Intrepid swimmers will take a plunge for charity Friday as they descend from the dock of the Fire Island Lighthouse to swim 5.5 miles, all the way to Gilbert Park in Brightwaters to honor a teen who was killed just days before the 20-year-old race that is now named after her.
“This swim is a true, tough, outdoor activity,” said Bob Fischer of Brightwaters, an organizer of the benefit named for his daughter, The Maggie Fischer Memorial Great South Bay Cross Bay Swim. More than a 100 people have registered to participate. The race starts at 7 a.m.
Enthusiastic swimmers hail from across the nation. Around half of them are local, Fischer said.
“Most of them have some sort of connection with Long Island, either through youth or family,” Fischer said. “But they’re also serious swimmers, because this is one of the longest swim races in the country.”
One of the serious swimmers is James Ferguson, 63, of Brightwaters, who has participated in the event nine or 10 times. Ferguson, who swam competitively in high school and college, said he also has swum around the Statue of Liberty, under the Brooklyn Bridge and from Alcatraz Island to San Francisco, about 1½ miles.
“But the longest, the most difficult swim is the Maggie Fischer,” he said, due to its length. “You have to encourage yourself to keep on going and going and going. It’s not easy.”
Ferguson recorded his best time on the course last year: 2 hours and 58 minutes. The race has a four-hour time limit - after that, swimmers are picked up -- and each swimmer has a support kayak that goes along.
Commack resident Dan McBride, 52, plans to join the race for the 12th time. He agreed with Ferguson on the swim’s mental challenge.
“By the time you get to that 3-mile mark, and you were wishing it was a 5-mile mark, and you got almost another half to go,” he said. “It doesn’t even become physical anymore.”
Weather conditions will be tough on Friday and bad weather has forced the event to be moved to another day in the past, Fischer said. He expects remnants of Hurricane Barry passing by to “throw a curveball” at the event, meaning more wind and waves, making the swim even harder.
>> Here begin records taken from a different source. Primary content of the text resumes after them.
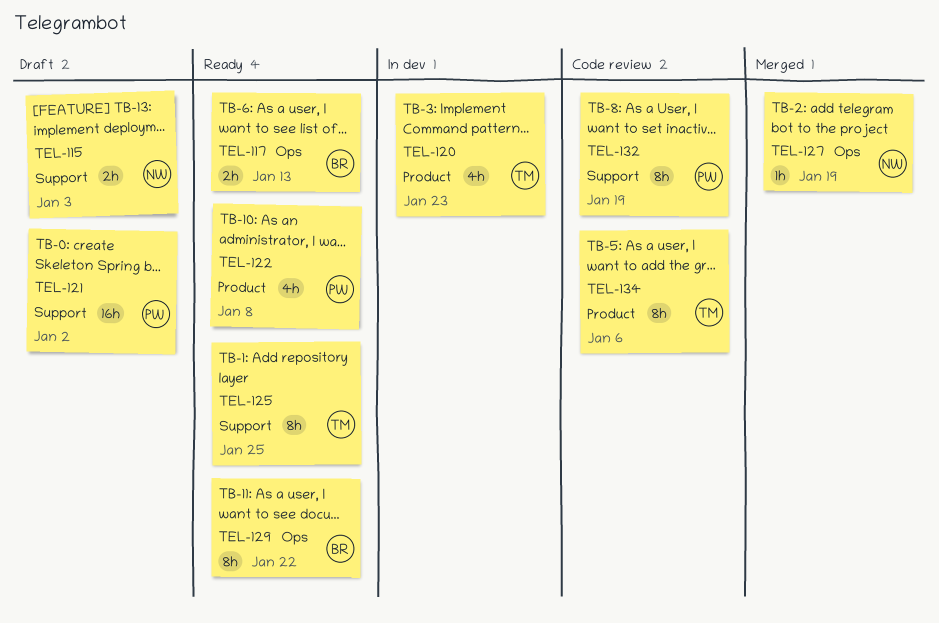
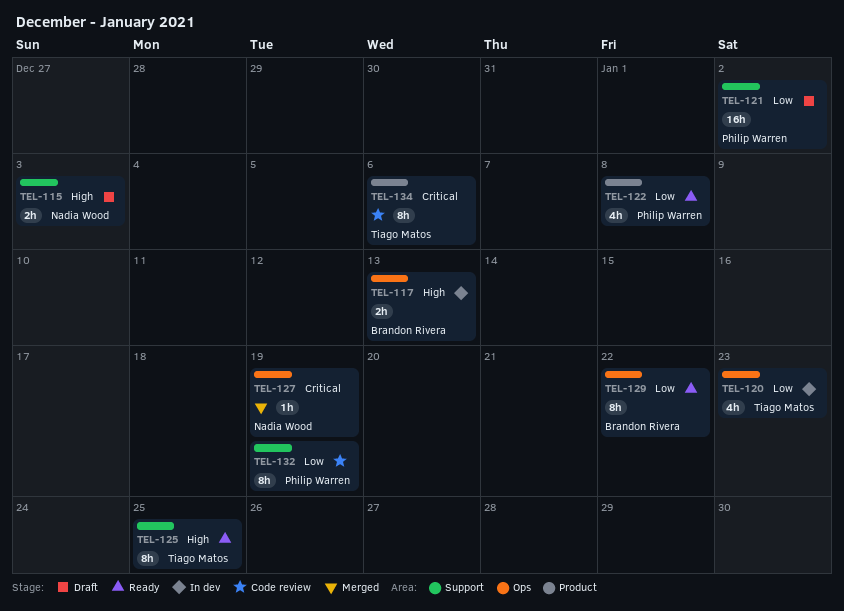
TEL-117, status: Ready -> In dev
TEL-120, label: Product -> Ops

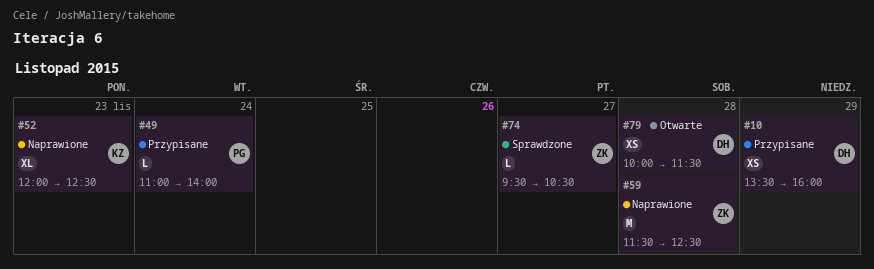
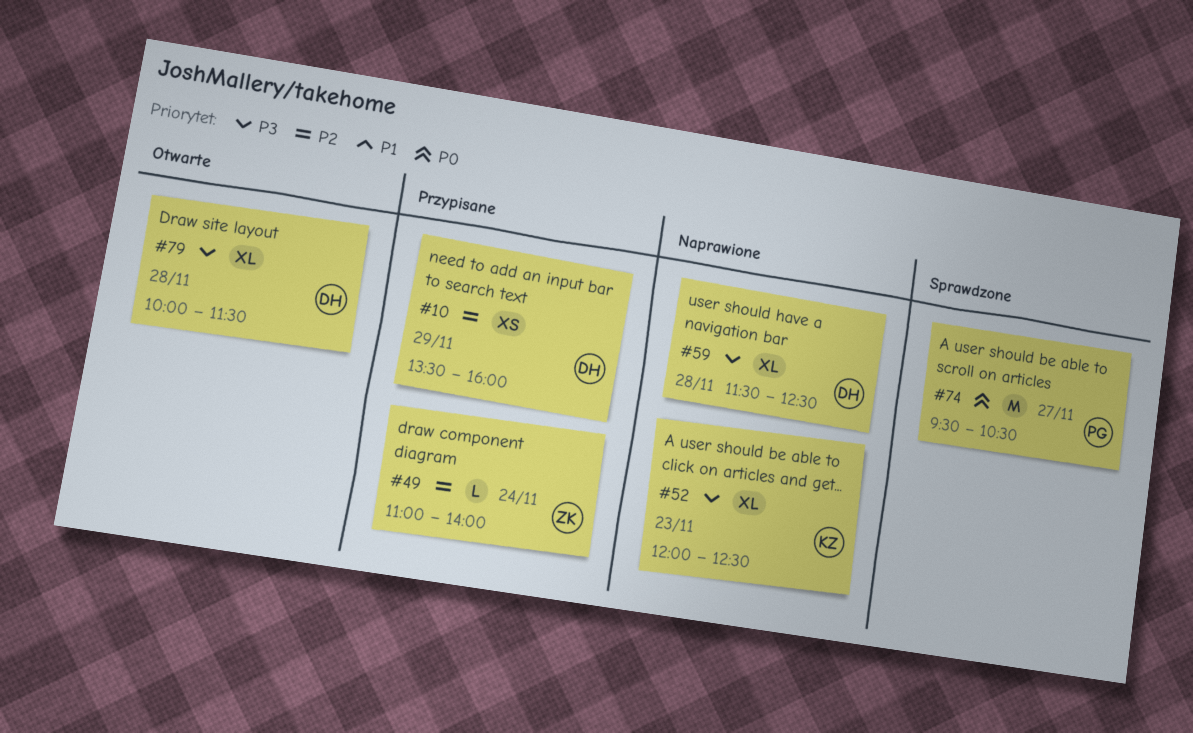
#49, owner: PG -> ZK
#59, owner: ZK -> DH
#59, estimate: M -> XL
#74, owner: ZK -> PG
#74, estimate: L -> M
#79, estimate: XS -> XL

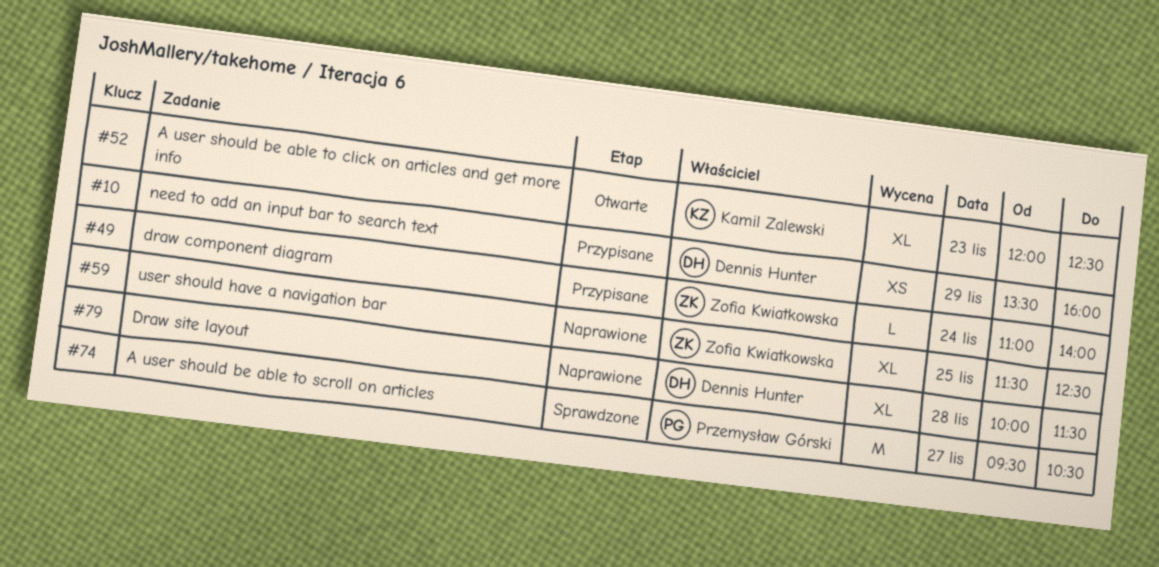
#52, status: Naprawione -> Otwarte
#59, owner: Dennis Hunter -> Zofia Kwiatkowska
#59, day: Nov 28 -> Nov 25
#79, status: Otwarte -> Naprawione

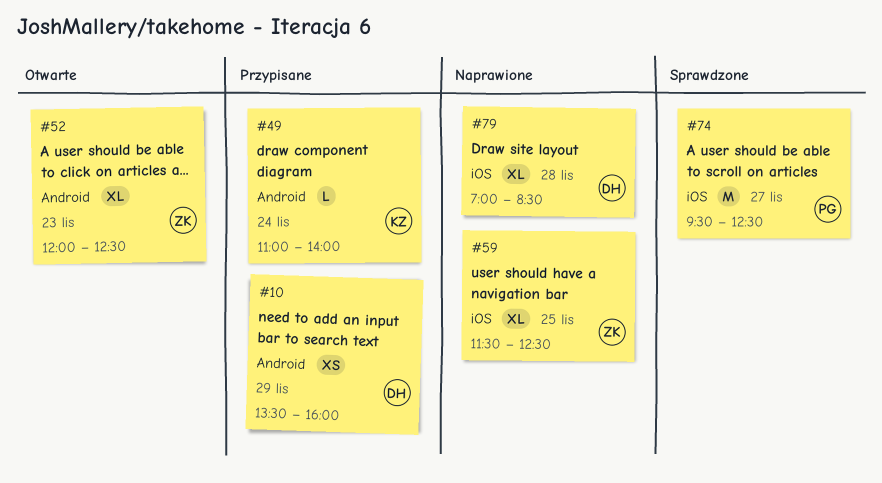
#49, owner: Zofia Kwiatkowska -> Kamil Zalewski
#52, owner: Kamil Zalewski -> Zofia Kwiatkowska
#74, ends: 10:30 -> 12:30
#79, begins: 10:00 -> 07:00
#79, ends: 11:30 -> 08:30

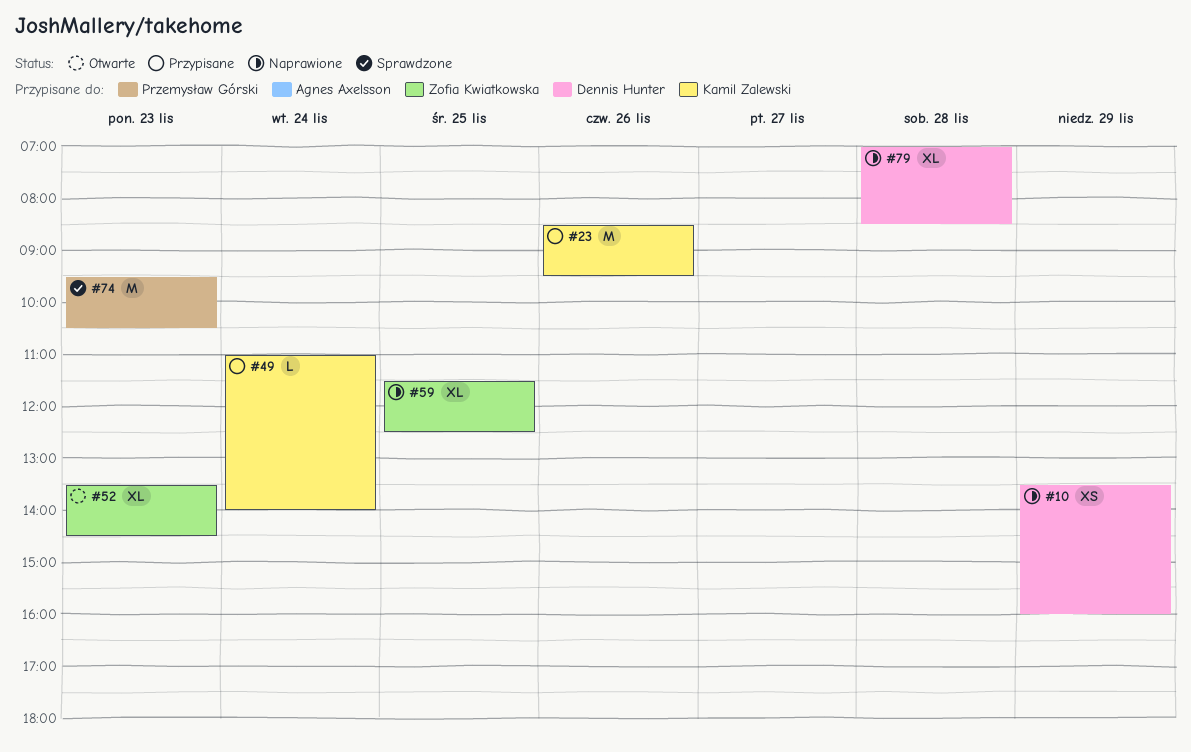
#10, status: Przypisane -> Naprawione
#23: none -> present
#52, begins: 12:00 -> 13:30
#52, ends: 12:30 -> 14:30
#74, day: Nov 27 -> Nov 23
#74, ends: 12:30 -> 10:30

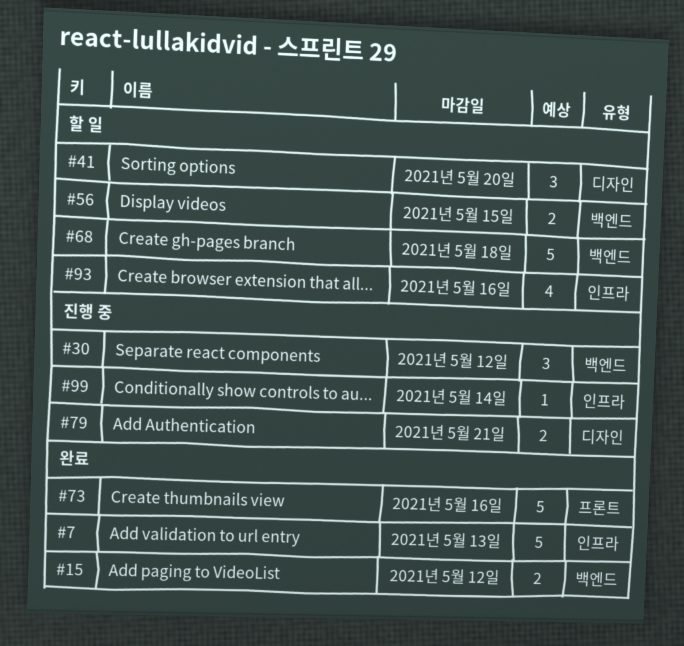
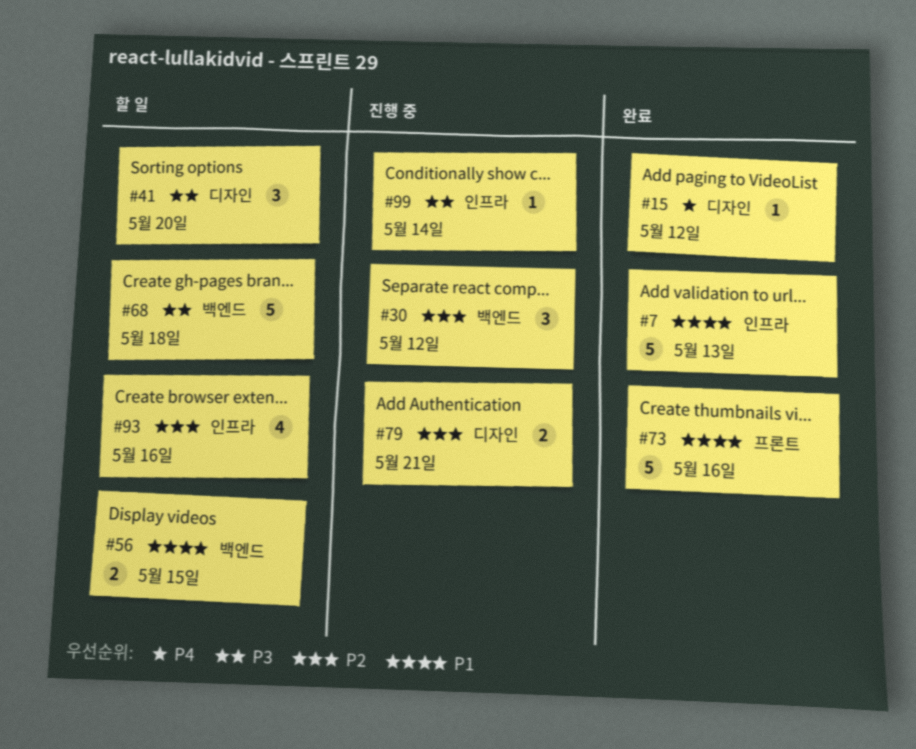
#15, label: 백엔드 -> 디자인
#15, estimate: 2 -> 1

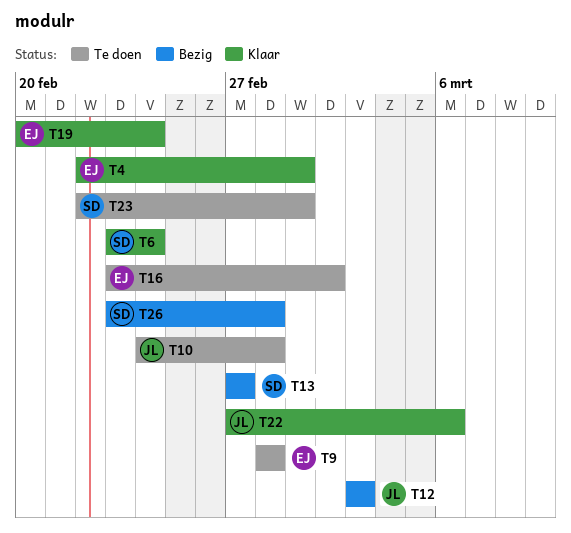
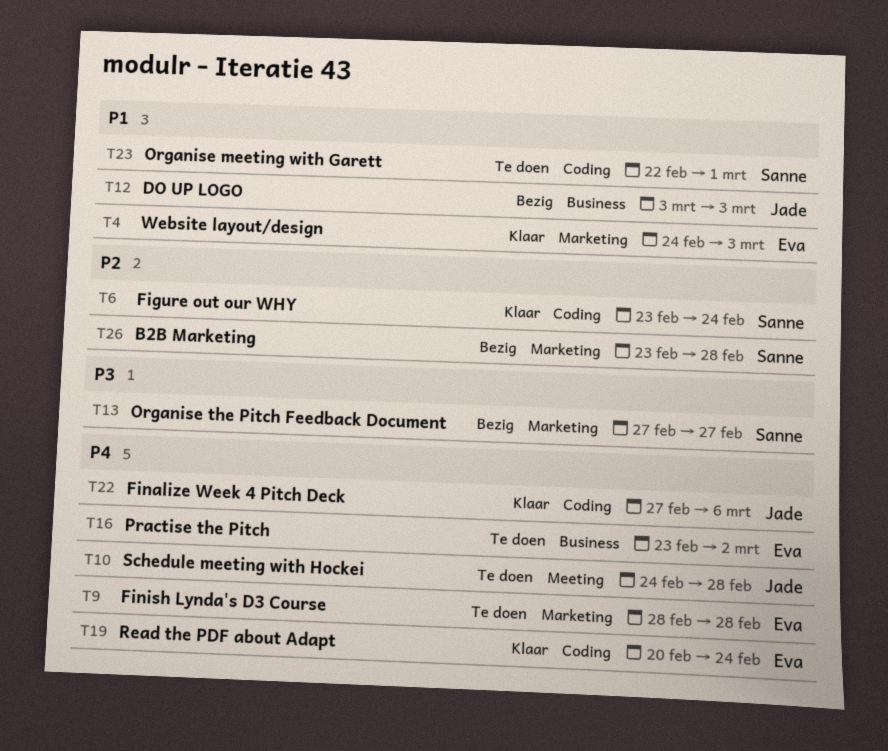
T4, start: Feb 22 -> Feb 24
T4, due: Mar 1 -> Mar 3

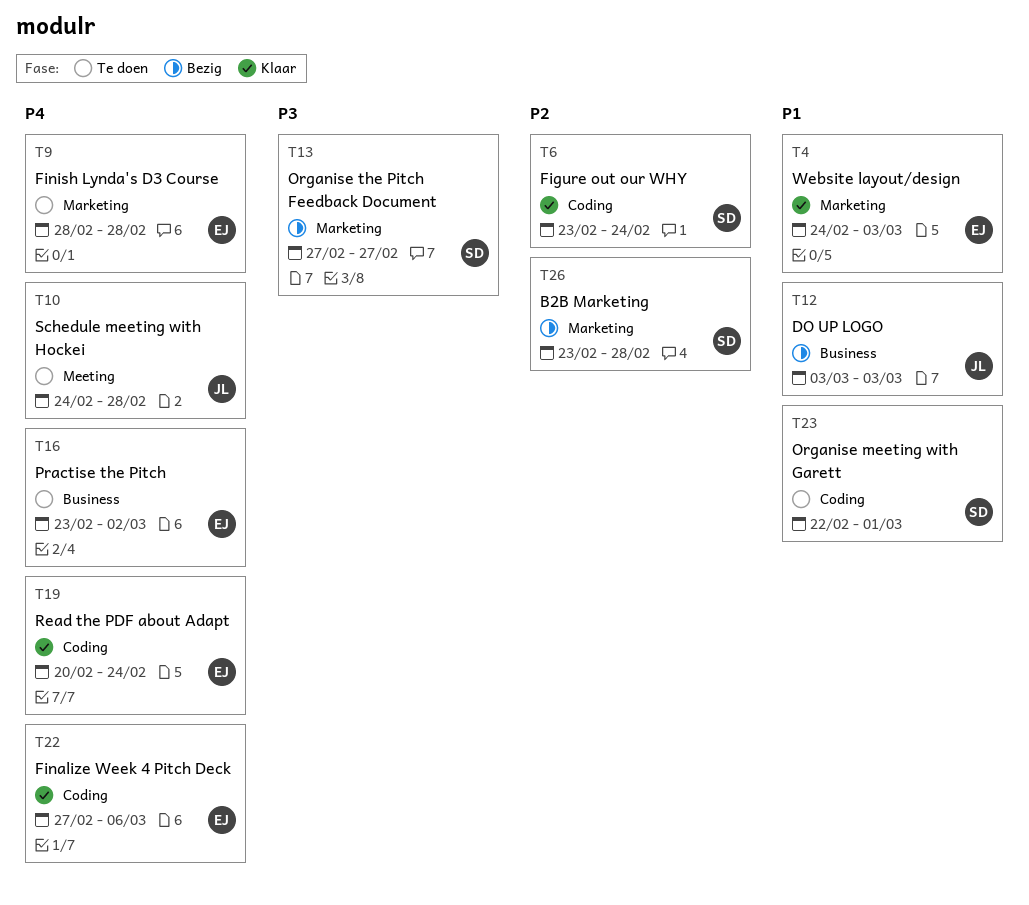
T22, owner: Jade -> Eva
Beyond the athletics, many come out in support of Maggie Fischer, who was killed in a car crash in August 1999 just days before she was to participate for the first time in the swim. She was 17.
“It’s very emotional,” said Ferguson. “When she passed away, we were devastated.”
Maggie, a lifeguard, had taught his two daughters how to swim, he said, and they were inspired by her to become lifeguards. The daughters also participate in the swim in Maggie's memory.
McBride was Maggie’s high school swim coach when she died. It changed the way he viewed his students, he said.
“As a result of [her death], I don’t take getting to know the kids personally for granted,” he said.
And to overcome the mental challenge of swimming for such a long time, McBride thinks of Maggie.
“As soon as it starts getting hard, you swim for Maggie,” he said.
Last year, the swim raised $106,000 for two charities, the Hospice Care Network Children's Bereavement Fund and the Maggie Fischer Scholarship Fund.